Section nine is more scientific in tone, with much on the evolutionary origins of our gendered outlook, culminating in a deconstruction of the egregiously misleading Implicit Association Test. Section 10 looks at some of the results of half a century of feminism in respect of the wedge driven between the sexes – as implemented mainly by the vilification of men. In respect of “reactionary feminism” (chapter 52) I really don’t care what adjectival rider is prepended to “feminism”, it remains too poisonous a term to be applied to oneself for anyone who has acknowledged what destruction feminism has wrought.

Section 11 sees me enjoying myself, talking about books and their authors. I wonder what Henry James (chapter 60) would have made of The Power (chapter 61). Section 12 concedes that the culture “war” (i.e., slaughter) was lost, though that should not discourage dissidents from continuing to pour scorn on the brave new culture and all its works.

The final section broadens the subject matter to more general politics and introduces my concept of moral usurpation, which I offer as the psychological basis of the collectivist new culture. These closing two chapters are an introduction to my earlier book, The Destructivists, and also add something to it, especially as regards ESG (Environmental, Social and Governance, the corporate index). The last chapter has been extended from the original blog post in respect of ESG, specifically to illustrate how the pressures on financial institutions to conform are enacted coercively from the top down, that is, from the UN down through national legislatures.

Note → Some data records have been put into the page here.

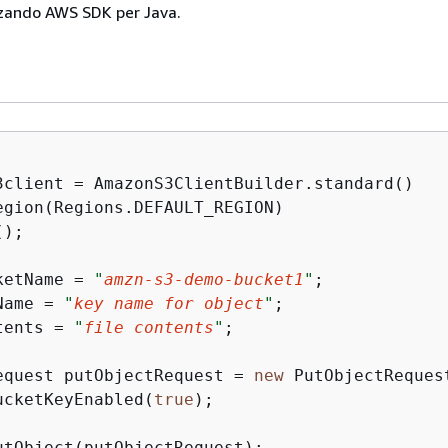
zzando AWS SDK per Java.
3client = AmazonS3ClientBuilder.standard()

egion(Regions.DEFAULT_REGION)

);

ketName = 
"
amzn-s3-demo-bucket1
"
;

Name = 
"
key name for object
"
;

tents = 
"
file contents
"
;

equest putObjectRequest = 
new
 PutObjectReques
ucketKeyEnabled(
true
);
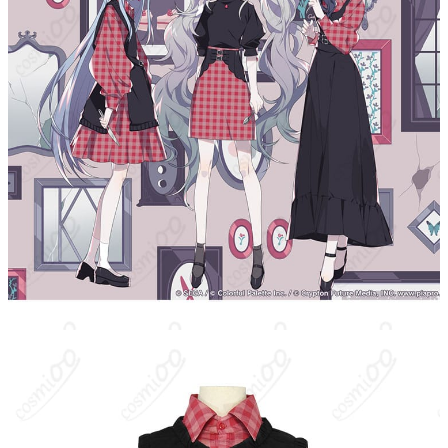
セット内容
り、靴下（※製造ロットにより内容が異な
る場合があります）
サイズ
S、M、L、XL、XXL
加工に7～15営業日、配送に5～7営業日（※
発送予定
土日祝除く）、合計で12～22営業日程度で
お届け
クレジットカード（VISA、Master、JCB、
支払い方法
Discover、AMERICAN EXPRESS）、
PayPal、銀行振込
コスプレイベント、写真撮影、舞台、公
着用シーン
演、ハロウィン、アニメコン、パーティー
ハンガーに吊るす、収納ケースに入れる、
収納方法
衣装袋に保管
商品状態
新品未使用
洗濯方法
手洗い推奨、漂白不可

My final point is the most important. Despite the reception that work such as this will receive in most quarters now, its purpose is not to advance the cause of the male identity group. That would be deepening the already serious divide in our society. Its purpose is to discredit the identity group perspective entirely by showing how its weaponisation has wrought destruction upon us by creation of fatal division. If there is to be any hope that the growing authoritarianism alluded to in the last two chapters may be avoided, then healing of these divisions is the only means by which this could be achieved. But this cannot come about before the truth of the issues discussed herein is acknowledged. Finally, I emphasise again that my focus on issues affecting men and boys is to redress the imbalance that these are generally neglected, not to pretend that women and girls do not have their own issues.